TASK REQUIREMENTS
Copy every line of text in the records below without changing any wording or punctuation. Leave the pictures out of your copy.

GIVEN RECORDS
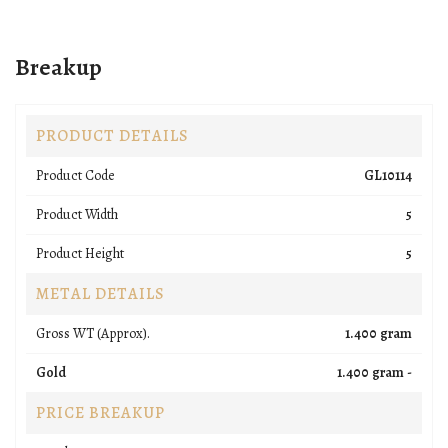
Breakup
PRODUCT DETAILS
Product Code
GL10114
Product Width
5
Product Height
5
METAL DETAILS
Gross WT (Approx).
1.400 gram
Gold
1.400 gram -
PRICE BREAKUP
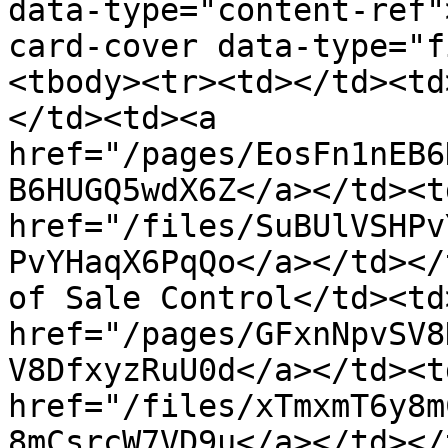
data-type="content-ref"
card-cover data-type="f
<tbody><tr><td></td><td
</td><td><a 
href="/pages/EosFn1nEB6
B6HUGQ5wdX6Z</a></td><td
href="/files/SuBUlVSHPv
PvYHaqX6PqQo</a></td></
of Sale Control</td><td
href="/pages/GFxnNpvSV8
V8DfxyzRuU0d</a></td><td
href="/files/xTmxmT6y8m
8mCsrcW7VD9u</a></td></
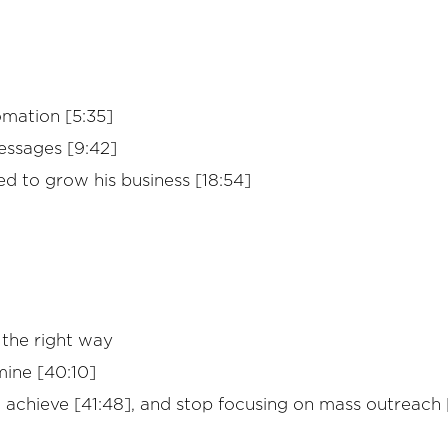
omation [5:35]
essages [9:42]
ed to grow his business [18:54]
 the right way
mine [40:10]
o achieve [41:48], and stop focusing on mass outreach 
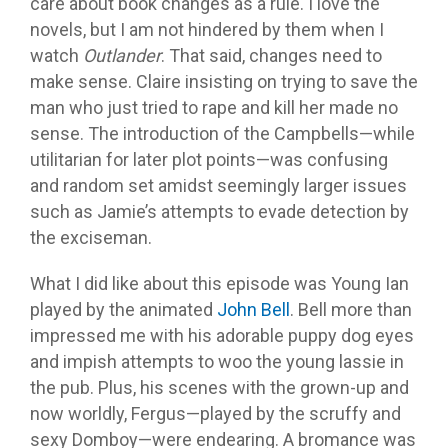
care about book changes as a rule. I love the
novels, but I am not hindered by them when I
watch
Outlander
. That said, changes need to
make sense. Claire insisting on trying to save the
man who just tried to rape and kill her made no
sense. The introduction of the Campbells—while
utilitarian for later plot points—was confusing
and random set amidst seemingly larger issues
such as Jamie’s attempts to evade detection by
the exciseman.
What I did like about this episode was Young Ian
played by the animated
John Bell
. Bell more than
impressed me with his adorable puppy dog eyes
and impish attempts to woo the young lassie in
the pub. Plus, his scenes with the grown-up and
now worldly, Fergus—played by the scruffy and
sexy Domboy—were endearing. A bromance was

OUTPUT BELOW
Breakup
PRODUCT DETAILS
Product Code
GL10114
Product Width
5
Product Height
5
METAL DETAILS
Gross WT (Approx).
1.400 gram
Gold
1.400 gram -
PRICE BREAKUP
data-type="content-ref"
card-cover data-type="f
<tbody><tr><td></td><td
</td><td><a 
href="/pages/EosFn1nEB6
B6HUGQ5wdX6Z</a></td><td
href="/files/SuBUlVSHPv
PvYHaqX6PqQo</a></td></
of Sale Control</td><td
href="/pages/GFxnNpvSV8
V8DfxyzRuU0d</a></td><td
href="/files/xTmxmT6y8m
8mCsrcW7VD9u</a></td></
omation [5:35]
essages [9:42]
ed to grow his business [18:54]
 the right way
mine [40:10]
o achieve [41:48], and stop focusing on mass outreach 
care about book changes as a rule. I love the
novels, but I am not hindered by them when I
watch
Outlander
. That said, changes need to
make sense. Claire insisting on trying to save the
man who just tried to rape and kill her made no
sense. The introduction of the Campbells—while
utilitarian for later plot points—was confusing
and random set amidst seemingly larger issues
such as Jamie’s attempts to evade detection by
the exciseman.
What I did like about this episode was Young Ian
played by the animated
John Bell
. Bell more than
impressed me with his adorable puppy dog eyes
and impish attempts to woo the young lassie in
the pub. Plus, his scenes with the grown-up and
now worldly, Fergus—played by the scruffy and
sexy Domboy—were endearing. A bromance was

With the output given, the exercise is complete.